> _Data shown_
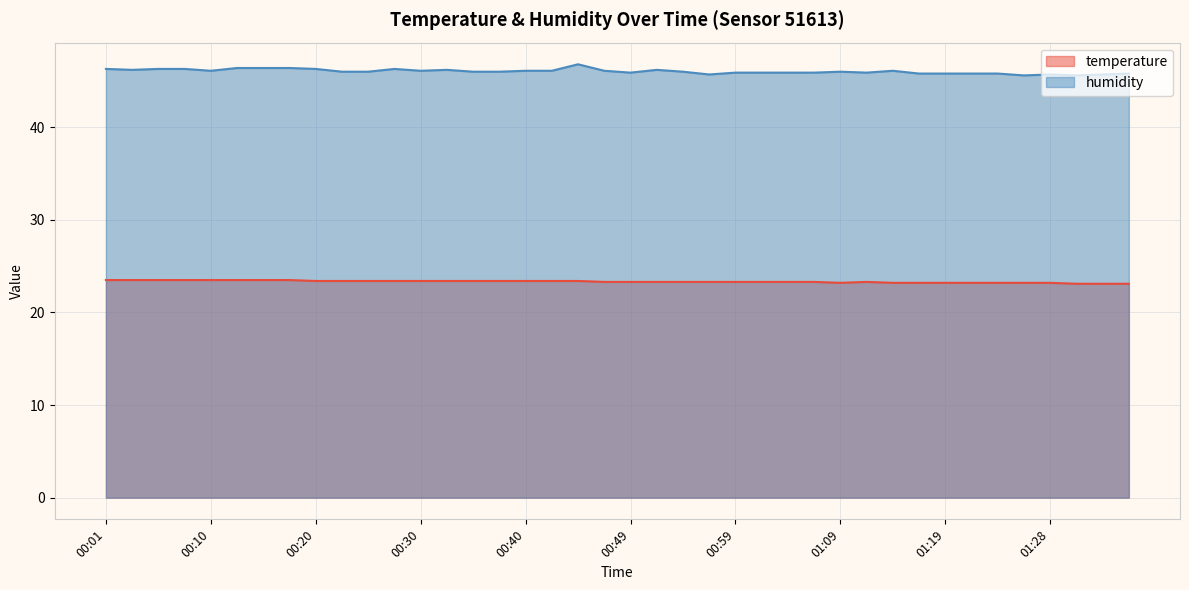

List the series in order of their overall mean, highest first.

humidity, temperature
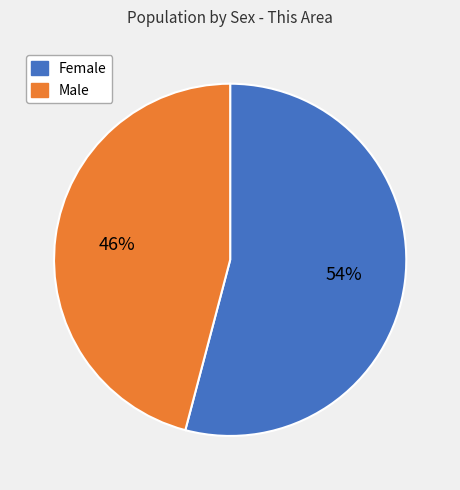

What is the smallest slice in the pie chart?

Male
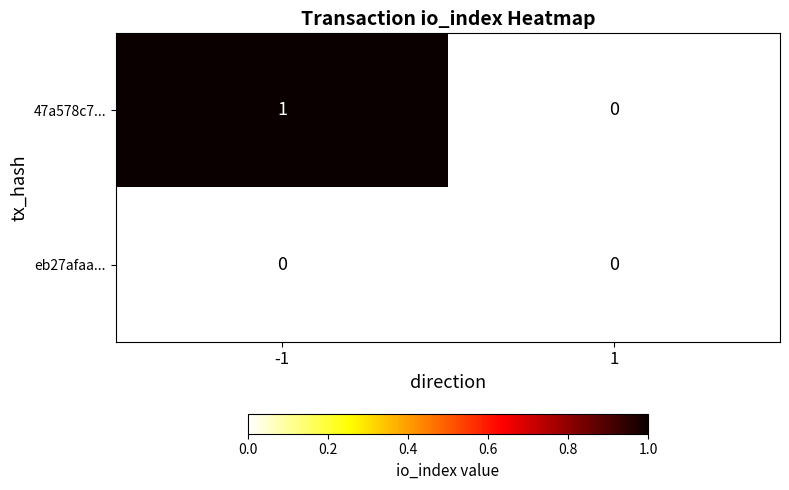

The 47a578c7... series shows 2 at -1. True or false?

False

> _Written task_
Present the data above as a Markdown table with two columns, No. and Text, giving each non-blank line its own numbered row. Leave out the pictures.

> _Expected answer_
| No. | Text |
|---|---|
| 1 | List the series in order of their overall mean, highest first. |
| 2 | humidity, temperature |
| 3 | What is the smallest slice in the pie chart? |
| 4 | Male |
| 5 | The 47a578c7... series shows 2 at -1. True or false? |
| 6 | False |